A memorable game for Jimmer Fredette: 75 points!

It was a special night for Jimmer Fredette last Sunday as he scored a career high 75 points in a game in the Chinese Basketball Association. The amount of points was incredible, but it could have made him feel even better if his team had won the game. On this night however, Fredette’s Shanghai Sharks lost the game by a point, 137-136, as their opponent made a three-point shot at the buzzer.

It wasn’t the first impressive game in China for former NBA-player Fredette (Sacramento, Chicago, New Orleans, New York) as he had a 73 point game in 2017 in the Chinese League.

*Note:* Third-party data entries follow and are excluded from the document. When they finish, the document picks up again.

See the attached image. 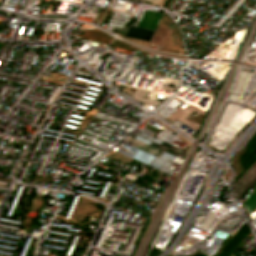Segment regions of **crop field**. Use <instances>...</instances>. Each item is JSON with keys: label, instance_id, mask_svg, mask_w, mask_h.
Masks as SVG:
<instances>
[{"label": "crop field", "instance_id": "4", "mask_svg": "<svg viewBox=\"0 0 256 256\" xmlns=\"http://www.w3.org/2000/svg\"><path fill=\"white\" fill-rule=\"evenodd\" d=\"M254 211H256V209H255ZM254 211H253V212H254Z\"/></svg>", "mask_w": 256, "mask_h": 256}, {"label": "crop field", "instance_id": "1", "mask_svg": "<svg viewBox=\"0 0 256 256\" xmlns=\"http://www.w3.org/2000/svg\"><path fill=\"white\" fill-rule=\"evenodd\" d=\"M256 181V162L255 164L240 178V180L233 186V191L238 200Z\"/></svg>", "mask_w": 256, "mask_h": 256}, {"label": "crop field", "instance_id": "2", "mask_svg": "<svg viewBox=\"0 0 256 256\" xmlns=\"http://www.w3.org/2000/svg\"><path fill=\"white\" fill-rule=\"evenodd\" d=\"M243 205L249 214L253 211L256 207V190L245 200Z\"/></svg>", "mask_w": 256, "mask_h": 256}, {"label": "crop field", "instance_id": "3", "mask_svg": "<svg viewBox=\"0 0 256 256\" xmlns=\"http://www.w3.org/2000/svg\"><path fill=\"white\" fill-rule=\"evenodd\" d=\"M149 1H152V2H154V3L157 4V2H158L159 0H149Z\"/></svg>", "mask_w": 256, "mask_h": 256}]
</instances>
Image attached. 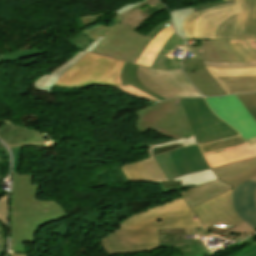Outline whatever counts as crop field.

So China is good to Jimmer.

Was it impressive to make 75 points in a game? Of course! Was it the best scoring performance ever? Of course not. Not even close. Not even in the Chinese Basketball Association. In 2015 another American player, Errick McCollum, exploded for 82 points for his Zhejiang Bulls, breaking the record, 81 points, of his fellow countryman Russ Smith.

So, 82 points is the international record? No, not at all. A hundred points made by the same player in a single game have been scored several times around the world, but on a professional level it doesn’t happen very often. The most impressive, most talked-about 100-point game is of course the one in which Wilt Chamberlain scored a hundred in 1962 when he played for the Philadelphia Warriors and couldn’t be stopped by the New York Knicks. These 100 points were scored at the highest level, in the NBA, the best league ever. Just one, small, remark. Wilt played all 48 minutes, a minute total that can’t be reached in international games of 40 minutes.

Wilt Chamberlain. Photo: Sportingnews

So is Wilt’s 100 points the highest scoring game ever? No, it may be the most impressive, but is isn’t the best scoring output ever. But we have to go a long way back. In 1923 Lou Salvador once scored 116 points in a game for the Philippines against China. But that was almost a century ago, 32 years after James Naismith invented basketball, a time when basketball was played at a complete other level.

Two other scoring outbursts that came close to the point total of Salvador also took place in The Philippines. American player Michael Hackett had 103 points in the Philippine Basketball Association in 1985. His team Ginebra San Miguel won that game. Seven years later another American, Tony Harris, broke his record by 2 points as he scored 105 for the Mighty Meaty Hotdogs in a high scoring game that stopped at 151-147. Harris produced that total a day after he had scored 82 in another game and seven days later he was stopped at two points shy of 100, when he made 98. So the Philippines are the perfect league to set scoring records.

It’s obvious American basketball players like Chamberlain, Fredette, McCollum, Hackett and Harris know how to score. Was there a 100 point game by a European at the highest level of play? No. Never. But there are a few worth mentioning.

Eddy Terrace, a very good player from Belgium, scored 63 versus Albania at Eurobasket in 1957. Drazen Petrovic scored 47 at the FIBA World Championship in 1986 against The Netherlands, and in the same tournament Greek player Nicos Galis had the best European performance at a big stage, 53 points when Panama couldn’t defend him. And Dirk Nowitzki, playing for Germany once torched Angola for 47 at the World Championship in 2006.

Former San Antonio Spur Tony Parker is the best scoring European player (from France) in the NBA as he scored 55 points against the Minnesota Timberwolves (in 2008). And as his father Tony Parker senior, a pro basketball player himself, once scored 63 points in the basketball league in The Netherlands, this father-son combination is the best scoring family in the world. When we add up their best scoring games (63 and 55) they have 118 points.